11/05/2006 12:00:00 a.m.
"What happened to natural justice?" asks Save the Point deputy chairman Nick Dryden in response to the Wellington City Council’s latest proposal in the Marine Education Centre debacle.
"ARE they (WCC) in there to totally support the developers or are they here to represent the people?" Dryden says.
Following the Marine Education Centre resource consent application that resulted in the commissioners unable to reach a decision, the Wellington City Council have proposed to part-fund the developers of the Marine Education Centre should the group not have sufficient cash funds during the second hearing.
The proposed WCC "guarantee" for up to $200,000 to the Wellington Marine Conservation Trust will be discussed at the Strategy and Policy Committee on May 11.

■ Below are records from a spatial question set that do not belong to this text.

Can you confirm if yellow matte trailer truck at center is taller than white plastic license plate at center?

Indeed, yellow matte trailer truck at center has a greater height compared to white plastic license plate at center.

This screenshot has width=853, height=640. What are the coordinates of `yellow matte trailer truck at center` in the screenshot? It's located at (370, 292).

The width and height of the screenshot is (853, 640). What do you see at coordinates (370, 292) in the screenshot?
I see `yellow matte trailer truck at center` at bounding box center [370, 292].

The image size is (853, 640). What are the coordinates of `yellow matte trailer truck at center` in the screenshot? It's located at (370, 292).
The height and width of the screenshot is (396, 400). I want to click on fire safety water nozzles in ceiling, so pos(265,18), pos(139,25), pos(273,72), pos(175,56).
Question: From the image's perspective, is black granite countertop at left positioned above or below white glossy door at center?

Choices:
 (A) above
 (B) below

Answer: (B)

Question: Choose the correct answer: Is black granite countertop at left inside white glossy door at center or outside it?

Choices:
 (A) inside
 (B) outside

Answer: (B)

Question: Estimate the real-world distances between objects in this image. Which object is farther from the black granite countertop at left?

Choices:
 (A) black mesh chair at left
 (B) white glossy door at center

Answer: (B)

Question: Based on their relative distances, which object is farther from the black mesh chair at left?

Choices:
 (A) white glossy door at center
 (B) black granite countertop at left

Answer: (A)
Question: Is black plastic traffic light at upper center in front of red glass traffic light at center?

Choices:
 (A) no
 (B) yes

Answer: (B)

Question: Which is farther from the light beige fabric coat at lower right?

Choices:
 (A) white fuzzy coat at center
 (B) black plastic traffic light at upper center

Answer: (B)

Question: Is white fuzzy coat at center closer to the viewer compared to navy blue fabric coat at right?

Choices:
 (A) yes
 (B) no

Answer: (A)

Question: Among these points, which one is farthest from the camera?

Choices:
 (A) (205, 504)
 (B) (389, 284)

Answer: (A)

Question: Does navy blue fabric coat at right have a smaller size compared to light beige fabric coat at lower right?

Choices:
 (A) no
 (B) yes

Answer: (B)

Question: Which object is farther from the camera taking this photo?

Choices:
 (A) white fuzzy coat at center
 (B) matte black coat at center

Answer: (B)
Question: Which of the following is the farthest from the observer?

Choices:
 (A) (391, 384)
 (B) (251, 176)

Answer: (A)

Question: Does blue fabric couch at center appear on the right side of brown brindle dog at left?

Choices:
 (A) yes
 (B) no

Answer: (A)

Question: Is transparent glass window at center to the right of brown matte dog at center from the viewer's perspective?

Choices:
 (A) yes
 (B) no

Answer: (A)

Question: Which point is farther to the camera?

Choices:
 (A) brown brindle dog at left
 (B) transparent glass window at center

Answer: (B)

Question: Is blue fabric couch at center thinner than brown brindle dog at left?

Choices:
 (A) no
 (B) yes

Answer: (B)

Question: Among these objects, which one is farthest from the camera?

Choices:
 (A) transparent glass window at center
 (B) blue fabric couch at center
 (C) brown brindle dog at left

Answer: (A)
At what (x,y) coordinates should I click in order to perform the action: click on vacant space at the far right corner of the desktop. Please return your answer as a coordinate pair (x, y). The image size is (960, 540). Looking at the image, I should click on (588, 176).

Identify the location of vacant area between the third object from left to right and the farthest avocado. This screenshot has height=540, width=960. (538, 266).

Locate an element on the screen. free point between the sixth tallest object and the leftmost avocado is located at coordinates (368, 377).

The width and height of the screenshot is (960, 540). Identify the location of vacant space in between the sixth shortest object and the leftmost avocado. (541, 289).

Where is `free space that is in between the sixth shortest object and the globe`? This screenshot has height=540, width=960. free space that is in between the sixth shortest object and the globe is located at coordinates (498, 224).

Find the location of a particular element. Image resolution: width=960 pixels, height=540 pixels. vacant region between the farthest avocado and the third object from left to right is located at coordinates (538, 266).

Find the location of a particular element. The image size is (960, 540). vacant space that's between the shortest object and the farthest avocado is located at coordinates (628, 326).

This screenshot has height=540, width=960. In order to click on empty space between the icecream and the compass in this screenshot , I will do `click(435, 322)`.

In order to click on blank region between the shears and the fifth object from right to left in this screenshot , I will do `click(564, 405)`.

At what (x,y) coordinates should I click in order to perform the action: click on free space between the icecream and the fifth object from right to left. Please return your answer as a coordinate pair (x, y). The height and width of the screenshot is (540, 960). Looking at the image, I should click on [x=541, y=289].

Dryden says it is unfair that the council fund the Wellington Marine Conservation Trust when Save The Point Inc are then forced to go to the community to raise money to resubmit their case at the second hearing.
Wellington Marine Conservation Trust submitted a new application for resource consent to construct the Marine Education Centre this week.
"How is that democratic?
"They are just trying to bleed us dry out here. Well they have a long way to go because we are bloody determined lot out here."
Dryden compares the new application for resource consent to trialling a court case twice.
"If you don’t get the right answers from the jury the first time you get to pick another jury and try again and fix up your evidence a bit. It’s not really fair. What happened to natural justice? I think it is disgusting," Dryden says.
However Andy Foster, Strategy and Policy Committee councillor, says it is not unfair that the council – that appoints the commissioners who decide whether the centre goes ahead or not – part-fund the developers and not the opposition in the second hearing.
"We didn’t support Save The Point in the first place so I don’t really see what the difference is.
"The obvious reason (for the $200,000 proposal) is we support the Marine Education Centre to date and we have a most unusual situation with a hearing that has given a non-result. So we have to make a decision as to whether they need additional resources," Foster says.
Meanwhile the Environment Court has not yet ruled as to whether it accepts Save The Point Inc’s application that the first hearing was declined under the Local Government Act 2002 and that one of the commissioners was biased and should be retrospectively voted off.